As with any woodworking project, finishing is one of the most challenging parts of the process. But with thorough coverage and easy-to-follow visual step-by-step instructions, this fully illustrated guide demystifies the art of finishing.

Penetrating oils–especially tung oil–soak into the grain, which helps prevent scratches and stains. Wax is also popular for clients who prefer a low-sheen look, but wax needs to be reapplied periodically.


A solid finish is the foundation for a beautiful hardwood project. A well-prepared surface allows for even absorption of dyes, stains, and fillers, creating an aesthetically pleasing and uniform appearance.

Stains can be water- or oil-based and come in various colors. Test a stain on a small area before applying it to the entire piece. Once the stain dries, you can better assess whether it’s the color and tone that you want.

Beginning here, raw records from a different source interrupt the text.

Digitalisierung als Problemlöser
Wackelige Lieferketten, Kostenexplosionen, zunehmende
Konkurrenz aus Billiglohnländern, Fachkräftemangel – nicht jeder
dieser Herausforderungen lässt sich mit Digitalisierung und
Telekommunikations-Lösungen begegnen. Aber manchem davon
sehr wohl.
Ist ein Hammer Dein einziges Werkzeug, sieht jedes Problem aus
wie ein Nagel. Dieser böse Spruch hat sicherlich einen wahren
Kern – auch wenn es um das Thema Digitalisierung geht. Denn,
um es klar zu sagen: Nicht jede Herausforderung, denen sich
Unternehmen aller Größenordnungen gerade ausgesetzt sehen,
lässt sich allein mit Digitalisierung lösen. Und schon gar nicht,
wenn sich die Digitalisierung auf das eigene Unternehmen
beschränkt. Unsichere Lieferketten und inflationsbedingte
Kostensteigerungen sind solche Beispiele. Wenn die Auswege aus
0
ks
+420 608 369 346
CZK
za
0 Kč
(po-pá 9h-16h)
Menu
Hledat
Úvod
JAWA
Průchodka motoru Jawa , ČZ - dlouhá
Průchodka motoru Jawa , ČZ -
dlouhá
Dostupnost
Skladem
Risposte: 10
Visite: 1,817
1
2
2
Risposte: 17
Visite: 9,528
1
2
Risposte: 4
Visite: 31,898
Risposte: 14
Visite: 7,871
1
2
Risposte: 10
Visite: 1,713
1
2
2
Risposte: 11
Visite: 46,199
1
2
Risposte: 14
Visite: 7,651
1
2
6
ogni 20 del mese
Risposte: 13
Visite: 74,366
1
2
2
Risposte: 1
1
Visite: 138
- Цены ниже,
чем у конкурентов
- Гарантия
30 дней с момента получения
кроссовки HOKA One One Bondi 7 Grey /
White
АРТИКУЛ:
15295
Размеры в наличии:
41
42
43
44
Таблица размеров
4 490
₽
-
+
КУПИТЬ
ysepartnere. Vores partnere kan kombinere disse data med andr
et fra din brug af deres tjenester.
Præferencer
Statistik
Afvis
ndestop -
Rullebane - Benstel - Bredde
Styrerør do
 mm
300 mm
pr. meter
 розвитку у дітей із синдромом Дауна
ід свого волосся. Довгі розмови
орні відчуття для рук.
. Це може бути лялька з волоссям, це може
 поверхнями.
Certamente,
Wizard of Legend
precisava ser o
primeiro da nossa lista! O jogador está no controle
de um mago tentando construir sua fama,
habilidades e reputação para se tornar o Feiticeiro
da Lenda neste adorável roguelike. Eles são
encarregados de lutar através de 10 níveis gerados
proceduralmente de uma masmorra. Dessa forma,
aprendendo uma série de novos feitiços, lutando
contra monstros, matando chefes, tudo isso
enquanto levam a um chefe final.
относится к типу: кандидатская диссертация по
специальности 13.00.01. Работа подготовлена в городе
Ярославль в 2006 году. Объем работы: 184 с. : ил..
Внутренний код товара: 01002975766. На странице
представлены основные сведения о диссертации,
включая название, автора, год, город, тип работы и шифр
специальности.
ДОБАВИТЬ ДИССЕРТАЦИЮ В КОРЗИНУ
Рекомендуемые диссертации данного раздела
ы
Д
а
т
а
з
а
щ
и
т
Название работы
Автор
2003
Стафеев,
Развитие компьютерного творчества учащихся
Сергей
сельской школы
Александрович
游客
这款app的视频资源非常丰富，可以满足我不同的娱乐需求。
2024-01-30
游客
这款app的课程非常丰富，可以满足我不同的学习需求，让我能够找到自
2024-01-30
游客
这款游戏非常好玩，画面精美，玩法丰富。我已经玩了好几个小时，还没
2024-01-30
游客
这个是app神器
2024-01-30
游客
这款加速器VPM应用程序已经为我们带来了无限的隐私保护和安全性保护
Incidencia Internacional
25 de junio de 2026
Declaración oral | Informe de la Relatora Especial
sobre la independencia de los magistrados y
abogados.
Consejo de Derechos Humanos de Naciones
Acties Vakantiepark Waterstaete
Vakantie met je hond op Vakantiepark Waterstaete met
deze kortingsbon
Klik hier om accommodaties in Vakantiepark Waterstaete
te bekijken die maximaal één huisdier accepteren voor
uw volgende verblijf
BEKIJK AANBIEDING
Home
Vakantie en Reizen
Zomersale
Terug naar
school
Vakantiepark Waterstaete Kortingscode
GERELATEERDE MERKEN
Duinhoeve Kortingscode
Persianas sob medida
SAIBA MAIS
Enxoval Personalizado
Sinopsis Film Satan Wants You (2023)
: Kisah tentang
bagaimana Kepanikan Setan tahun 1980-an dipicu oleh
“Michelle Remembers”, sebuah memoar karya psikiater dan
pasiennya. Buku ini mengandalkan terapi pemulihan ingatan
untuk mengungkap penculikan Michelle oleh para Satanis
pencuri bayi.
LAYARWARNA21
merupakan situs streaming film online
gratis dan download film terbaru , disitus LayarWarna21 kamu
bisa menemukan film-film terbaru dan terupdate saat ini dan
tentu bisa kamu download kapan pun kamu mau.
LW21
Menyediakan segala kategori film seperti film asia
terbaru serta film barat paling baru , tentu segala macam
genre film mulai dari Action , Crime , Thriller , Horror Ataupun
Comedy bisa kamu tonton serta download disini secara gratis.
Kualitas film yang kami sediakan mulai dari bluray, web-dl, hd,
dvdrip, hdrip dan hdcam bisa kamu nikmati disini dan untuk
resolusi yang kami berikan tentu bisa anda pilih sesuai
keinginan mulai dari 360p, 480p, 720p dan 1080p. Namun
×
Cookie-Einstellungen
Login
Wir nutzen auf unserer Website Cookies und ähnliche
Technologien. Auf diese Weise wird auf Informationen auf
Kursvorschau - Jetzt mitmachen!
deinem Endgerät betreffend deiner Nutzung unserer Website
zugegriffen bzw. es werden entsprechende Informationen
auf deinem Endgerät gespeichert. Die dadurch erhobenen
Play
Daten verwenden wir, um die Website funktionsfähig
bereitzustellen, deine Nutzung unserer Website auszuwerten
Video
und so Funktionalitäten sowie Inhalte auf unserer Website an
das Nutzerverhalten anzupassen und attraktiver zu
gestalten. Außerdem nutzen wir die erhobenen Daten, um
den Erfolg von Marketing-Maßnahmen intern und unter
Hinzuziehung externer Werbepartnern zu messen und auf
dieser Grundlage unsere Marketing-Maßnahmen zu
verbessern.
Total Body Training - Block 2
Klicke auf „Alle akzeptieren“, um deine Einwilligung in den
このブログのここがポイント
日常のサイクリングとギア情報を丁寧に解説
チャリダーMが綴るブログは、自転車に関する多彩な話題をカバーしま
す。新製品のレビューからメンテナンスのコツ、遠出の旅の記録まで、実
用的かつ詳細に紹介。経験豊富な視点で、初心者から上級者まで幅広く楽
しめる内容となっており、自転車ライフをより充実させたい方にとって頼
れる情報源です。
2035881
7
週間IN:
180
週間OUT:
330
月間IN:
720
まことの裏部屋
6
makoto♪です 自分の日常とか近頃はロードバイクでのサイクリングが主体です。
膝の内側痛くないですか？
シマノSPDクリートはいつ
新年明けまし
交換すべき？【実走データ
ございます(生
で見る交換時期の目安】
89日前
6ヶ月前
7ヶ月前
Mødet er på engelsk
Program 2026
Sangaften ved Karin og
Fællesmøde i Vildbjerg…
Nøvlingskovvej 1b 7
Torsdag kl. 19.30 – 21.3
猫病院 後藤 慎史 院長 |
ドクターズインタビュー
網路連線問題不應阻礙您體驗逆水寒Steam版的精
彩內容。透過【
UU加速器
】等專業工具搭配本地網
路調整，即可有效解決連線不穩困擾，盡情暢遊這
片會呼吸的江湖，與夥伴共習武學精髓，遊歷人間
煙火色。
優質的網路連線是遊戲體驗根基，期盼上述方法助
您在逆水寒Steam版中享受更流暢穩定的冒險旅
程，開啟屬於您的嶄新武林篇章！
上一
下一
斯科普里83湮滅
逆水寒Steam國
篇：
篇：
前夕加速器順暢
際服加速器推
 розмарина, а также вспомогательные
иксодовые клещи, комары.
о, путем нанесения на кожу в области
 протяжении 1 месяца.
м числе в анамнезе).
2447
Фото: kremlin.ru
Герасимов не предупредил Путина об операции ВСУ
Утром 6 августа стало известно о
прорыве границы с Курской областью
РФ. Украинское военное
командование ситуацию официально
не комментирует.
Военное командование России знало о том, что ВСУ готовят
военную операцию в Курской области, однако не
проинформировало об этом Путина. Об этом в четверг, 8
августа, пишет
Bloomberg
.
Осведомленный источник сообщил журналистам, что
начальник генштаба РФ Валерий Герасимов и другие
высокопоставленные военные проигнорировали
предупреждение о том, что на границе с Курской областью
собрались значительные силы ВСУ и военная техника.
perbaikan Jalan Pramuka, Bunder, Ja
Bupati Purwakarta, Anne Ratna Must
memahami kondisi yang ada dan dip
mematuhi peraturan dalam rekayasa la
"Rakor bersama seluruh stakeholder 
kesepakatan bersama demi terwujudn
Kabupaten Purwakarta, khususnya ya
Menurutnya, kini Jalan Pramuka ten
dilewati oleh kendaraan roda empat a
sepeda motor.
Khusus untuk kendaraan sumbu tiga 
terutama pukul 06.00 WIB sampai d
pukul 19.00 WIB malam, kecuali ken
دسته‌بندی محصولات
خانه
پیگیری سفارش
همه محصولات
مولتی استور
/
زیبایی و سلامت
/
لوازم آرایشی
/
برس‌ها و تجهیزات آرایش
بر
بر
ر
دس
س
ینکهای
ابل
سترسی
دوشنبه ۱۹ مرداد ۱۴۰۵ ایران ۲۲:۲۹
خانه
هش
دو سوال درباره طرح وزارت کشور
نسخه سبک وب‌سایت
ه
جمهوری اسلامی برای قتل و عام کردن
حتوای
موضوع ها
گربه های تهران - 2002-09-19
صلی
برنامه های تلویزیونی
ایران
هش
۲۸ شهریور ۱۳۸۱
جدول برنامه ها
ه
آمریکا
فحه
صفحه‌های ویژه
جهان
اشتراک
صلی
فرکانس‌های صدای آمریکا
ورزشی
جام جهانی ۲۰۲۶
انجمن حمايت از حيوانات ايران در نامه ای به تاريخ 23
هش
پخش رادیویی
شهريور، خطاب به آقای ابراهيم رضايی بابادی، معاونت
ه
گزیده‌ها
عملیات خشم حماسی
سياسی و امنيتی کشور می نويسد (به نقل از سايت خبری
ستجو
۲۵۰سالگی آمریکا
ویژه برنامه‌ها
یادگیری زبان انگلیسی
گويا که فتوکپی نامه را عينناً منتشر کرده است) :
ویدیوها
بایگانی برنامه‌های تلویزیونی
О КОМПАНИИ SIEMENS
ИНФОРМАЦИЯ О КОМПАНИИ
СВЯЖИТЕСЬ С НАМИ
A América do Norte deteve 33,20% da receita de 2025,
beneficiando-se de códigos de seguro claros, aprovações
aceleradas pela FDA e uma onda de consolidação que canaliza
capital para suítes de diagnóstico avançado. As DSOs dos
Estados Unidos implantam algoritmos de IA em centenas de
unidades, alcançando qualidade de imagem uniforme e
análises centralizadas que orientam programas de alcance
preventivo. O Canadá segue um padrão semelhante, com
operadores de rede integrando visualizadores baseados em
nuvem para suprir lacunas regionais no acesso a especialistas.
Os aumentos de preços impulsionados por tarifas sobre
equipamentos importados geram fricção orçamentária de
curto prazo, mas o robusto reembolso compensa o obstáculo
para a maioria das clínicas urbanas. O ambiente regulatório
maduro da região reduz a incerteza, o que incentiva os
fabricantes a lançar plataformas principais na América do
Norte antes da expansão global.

Penetrating oils (like tung or mineral) soak into the wood’s pores to help prevent scratches, scuffs and other damage while highlighting its grain and beauty. These finishes don’t leave a hard sheen and are often topped with a coat of wax for added protection. They are a great choice for customers who prefer a low-sheen aesthetic or for historic homes. Acid-cured urethane is another durable option for high-traffic floors, but it’s also one of the most difficult types of finish to apply and requires special protective equipment.


Staining is a critical step in finishing hardwood. This process adds color and protects wood from damage by moisture and handling.

When choosing a stain color, consider your interior design and existing furniture. For example, a dark ebony shade would clash with a rustic farmhouse-style table, while a mid-toned brown shade would be a better match.

Experts like Soen Hardwood Denver hardwood refinishing recommend that you test the color of your stain on a sample piece of wood before applying it to the floor. This way, you can be sure the final color will look right and complement your furniture and overall interior design.

There are two types of staining products available – oil-based and water-based. Water-based stains dry lighter and have a milder odor than their oil-based counterparts. However, if you use water-based stain, it is important to wet the surface before application with a rag or paint pad. This will swell the grain and allow the color to be applied evenly.


Achieving a perfect finish requires balancing beauty with durability. With a proper sealer, moisture and everyday use could protect the gorgeous wood you’ve just stained.

Sealers are important because they act as the first layer of protection and provide a base layer for other protective coatings. They can be applied before color or stain, creating a specific look, such as an ambering tone.

Penetrating oil sealers—typically linseed or tung oils—soak into the wood’s pores, creating a soft sheen and protecting it from scratches and other damage. They’re a popular option for historic homes and are often topped with a coat of wax for extra durability.

Another type of sealer, a conversion finish or an acid-cured oil, is similar to penetrating oil but offers an even more durable sheen. This high-performance finish is expensive and contains acid, so it’s not recommended for DIY applications and requires special equipment like a full-face respirator during application.


Often, hardwood floors need more than one coat of finish to look good. A single coat will not hold up against the abuse of high heels, children’s toys, and pet nails, so it is important to build up a durable protective surface with a few coats of finishing product.

A more durable option is an acid-cured finish, Swedish, or conversion varnish. This type of finish is a clear, shiny finish that will withstand heavy wear, chemical damage, and scratches. It is a highly desirable wood floor finish for those who want a glossy shine that brings out the beauty of the hardwood.

Penetrating oil finishes, such as tung oil, can also be used to protect a hardwood floor. These products soak the wood’s pores, preventing scratches and water damage. However, they are less durable than polyurethane finishes and must be reapplied frequently.